Parágrafo Único - A presunção a que se refere este artigo é relativa e pode ser ilidida por prova inequívoca, a cargo do executado ou de terceiro, a quem aproveite.”

Ocorre  porém que ilidir a presunção de certeza da certidão de dívida ativa, exige a formação de garantia para discussão da mesma em juízo, ou exceção que venha à ser aceita.

A lei especifica ainda quem são as pessoas, na qualidade de contribuinte e ou responsável pela garantia da execução, estendendo aos responsáveis a possibilidade de formar a garantia.

‘Art4°......

§ 3º - Os responsáveis, inclusive as pessoas indicadas no § 1º deste artigo, poderão nomear bens livres e desembaraçados do devedor, tantos quantos bastem para pagar a dívida. Os bens dos responsáveis ficarão, porém, sujeitos à execução, se os do devedor forem insuficientes à satisfação da dívida. “

O artigo 9°da LEF, efetua a ordem das garantias :

“Art. 9º - Em garantia da execução, pelo valor da dívida, juros e multa de mora e encargos indicados na Certidão de Dívida Ativa, o executado poderá:

I - efetuar depósito em dinheiro, à ordem do Juízo em estabelecimento oficial de crédito, que assegure atualização monetária;

II - oferecer fiança bancária ou seguro garantia; (Redação dada pela Lei nº 13.043, de 2014)

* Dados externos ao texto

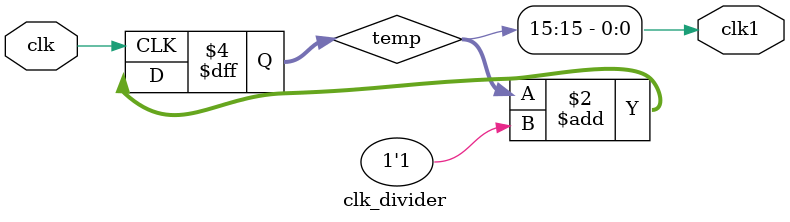
<source format=v>
module again(out, pins, clk, dir);
output [3:0]out;
output [1:0]pins;
input clk, dir;
reg [3:0]out;
reg [3:0]t = 4'b0111;
reg [1:0]pins;

wire clk1;
clk_divider x(clk1, clk);
always @(posedge clk1)
begin 
pins=dir;
	if(dir==1)	
		t ={t[0], t[3], t[2], t[1]};
	else
		t ={t[2], t[1], t[0], t[3]};
out = t;
end 

endmodule
module clk_divider(clk1, clk);
input clk;
output clk1;
reg [26:0] temp;
initial begin 
	temp = 26'd0;
end
always@(posedge clk)
	begin 
		temp = temp +1'b1;
	end
	assign clk1=temp[15];
endmodule

</source>
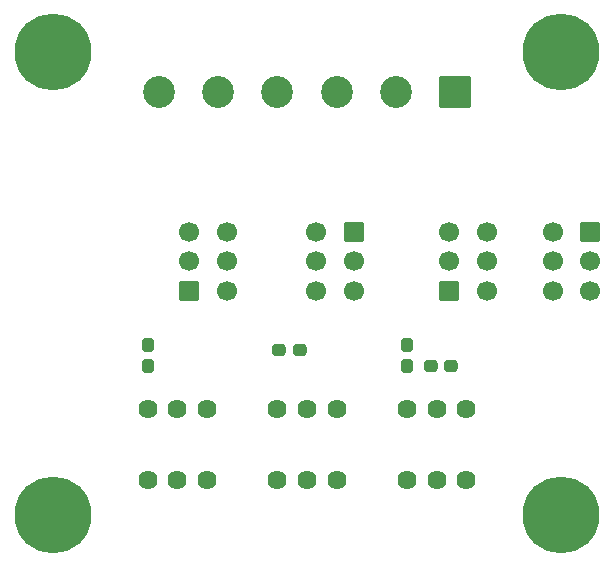
<source format=gbr>
%TF.GenerationSoftware,KiCad,Pcbnew,(6.0.4-0)*%
%TF.CreationDate,2023-06-16T16:22:12+02:00*%
%TF.ProjectId,EOL,454f4c2e-6b69-4636-9164-5f7063625858,rev?*%
%TF.SameCoordinates,Original*%
%TF.FileFunction,Soldermask,Top*%
%TF.FilePolarity,Negative*%
%FSLAX46Y46*%
G04 Gerber Fmt 4.6, Leading zero omitted, Abs format (unit mm)*
G04 Created by KiCad (PCBNEW (6.0.4-0)) date 2023-06-16 16:22:12*
%MOMM*%
%LPD*%
G01*
G04 APERTURE LIST*
G04 Aperture macros list*
%AMRoundRect*
0 Rectangle with rounded corners*
0 $1 Rounding radius*
0 $2 $3 $4 $5 $6 $7 $8 $9 X,Y pos of 4 corners*
0 Add a 4 corners polygon primitive as box body*
4,1,4,$2,$3,$4,$5,$6,$7,$8,$9,$2,$3,0*
0 Add four circle primitives for the rounded corners*
1,1,$1+$1,$2,$3*
1,1,$1+$1,$4,$5*
1,1,$1+$1,$6,$7*
1,1,$1+$1,$8,$9*
0 Add four rect primitives between the rounded corners*
20,1,$1+$1,$2,$3,$4,$5,0*
20,1,$1+$1,$4,$5,$6,$7,0*
20,1,$1+$1,$6,$7,$8,$9,0*
20,1,$1+$1,$8,$9,$2,$3,0*%
G04 Aperture macros list end*
%ADD10C,0.900000*%
%ADD11C,6.500000*%
%ADD12RoundRect,0.287500X0.287500X0.237500X-0.287500X0.237500X-0.287500X-0.237500X0.287500X-0.237500X0*%
%ADD13RoundRect,0.287500X0.237500X-0.287500X0.237500X0.287500X-0.237500X0.287500X-0.237500X-0.287500X0*%
%ADD14RoundRect,0.050000X-0.800000X0.800000X-0.800000X-0.800000X0.800000X-0.800000X0.800000X0.800000X0*%
%ADD15C,1.700000*%
%ADD16RoundRect,0.050000X0.800000X-0.800000X0.800000X0.800000X-0.800000X0.800000X-0.800000X-0.800000X0*%
%ADD17C,1.624000*%
%ADD18RoundRect,0.050000X1.300000X1.300000X-1.300000X1.300000X-1.300000X-1.300000X1.300000X-1.300000X0*%
%ADD19C,2.700000*%
G04 APERTURE END LIST*
D10*
%TO.C,H1*%
X18000000Y-50600000D03*
D11*
X18000000Y-53000000D03*
D10*
X18000000Y-55400000D03*
X16302944Y-51302944D03*
X20400000Y-53000000D03*
X19697056Y-51302944D03*
X15600000Y-53000000D03*
X19697056Y-54697056D03*
X16302944Y-54697056D03*
%TD*%
%TO.C,H2*%
X61000000Y-11350000D03*
X62697056Y-12052944D03*
X59302944Y-12052944D03*
X59302944Y-15447056D03*
X61000000Y-16150000D03*
D11*
X61000000Y-13750000D03*
D10*
X63400000Y-13750000D03*
X58600000Y-13750000D03*
X62697056Y-15447056D03*
%TD*%
%TO.C,H3*%
X18000000Y-11350000D03*
X15600000Y-13750000D03*
D11*
X18000000Y-13750000D03*
D10*
X19697056Y-15447056D03*
X18000000Y-16150000D03*
X16302944Y-15447056D03*
X16302944Y-12052944D03*
X20400000Y-13750000D03*
X19697056Y-12052944D03*
%TD*%
%TO.C,H4*%
X61000000Y-50600000D03*
X61000000Y-55400000D03*
X62697056Y-54697056D03*
X59302944Y-51302944D03*
D11*
X61000000Y-53000000D03*
D10*
X58600000Y-53000000D03*
X63400000Y-53000000D03*
X59302944Y-54697056D03*
X62697056Y-51302944D03*
%TD*%
D12*
%TO.C,R1*%
X38875000Y-39000000D03*
X37125000Y-39000000D03*
%TD*%
D13*
%TO.C,R2*%
X48000000Y-40375000D03*
X48000000Y-38625000D03*
%TD*%
%TO.C,R3*%
X26000000Y-40375000D03*
X26000000Y-38625000D03*
%TD*%
D12*
%TO.C,R4*%
X51725000Y-40400000D03*
X49975000Y-40400000D03*
%TD*%
D14*
%TO.C,SW1*%
X43500000Y-29000000D03*
D15*
X43500000Y-31500000D03*
X43500000Y-34000000D03*
X40300000Y-29000000D03*
X40300000Y-31500000D03*
X40300000Y-34000000D03*
%TD*%
D16*
%TO.C,SW2*%
X51500000Y-34000000D03*
D15*
X51500000Y-31500000D03*
X51500000Y-29000000D03*
X54700000Y-34000000D03*
X54700000Y-31500000D03*
X54700000Y-29000000D03*
%TD*%
D16*
%TO.C,SW3*%
X29500000Y-34000000D03*
D15*
X29500000Y-31500000D03*
X29500000Y-29000000D03*
X32700000Y-34000000D03*
X32700000Y-31500000D03*
X32700000Y-29000000D03*
%TD*%
D14*
%TO.C,SW4*%
X63500000Y-29000000D03*
D15*
X63500000Y-31500000D03*
X63500000Y-34000000D03*
X60300000Y-29000000D03*
X60300000Y-31500000D03*
X60300000Y-34000000D03*
%TD*%
D17*
%TO.C,SW5*%
X42000000Y-44000000D03*
X37000000Y-44000000D03*
X39500000Y-44000000D03*
X37000000Y-50000000D03*
X42000000Y-50000000D03*
X39500000Y-50000000D03*
%TD*%
%TO.C,SW6*%
X53000000Y-44000000D03*
X48000000Y-44000000D03*
X50500000Y-44000000D03*
X48000000Y-50000000D03*
X53000000Y-50000000D03*
X50500000Y-50000000D03*
%TD*%
%TO.C,SW7*%
X31000000Y-44000000D03*
X26000000Y-44000000D03*
X28500000Y-44000000D03*
X26000000Y-50000000D03*
X31000000Y-50000000D03*
X28500000Y-50000000D03*
%TD*%
D18*
%TO.C,J1*%
X52000000Y-17195000D03*
D19*
X47000000Y-17195000D03*
X42000000Y-17195000D03*
X37000000Y-17195000D03*
X32000000Y-17195000D03*
X27000000Y-17195000D03*
%TD*%
M02*

</source>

III - nomear bens à penhora, observada a ordem do artigo 11; ou

IV - indicar à penhora bens oferecidos por terceiros e aceitos pela Fazenda Pública.

§ 1º - O executado só poderá indicar e o terceiro oferecer bem imóvel à penhora com o consentimento expresso do respectivo cônjuge.

§ 2o  Juntar-se-á aos autos a prova do depósito, da fiança bancária, do seguro garantia ou da penhora dos bens do executado ou de terceiros. (Redação dada pela Lei nº 13.043, de 2014)

§ 3o  A garantia da execução, por meio de depósito em dinheiro, fiança bancária ou seguro garantia, produz os mesmos efeitos da penhora. (Redação dada pela Lei nº 13.043, de 2014)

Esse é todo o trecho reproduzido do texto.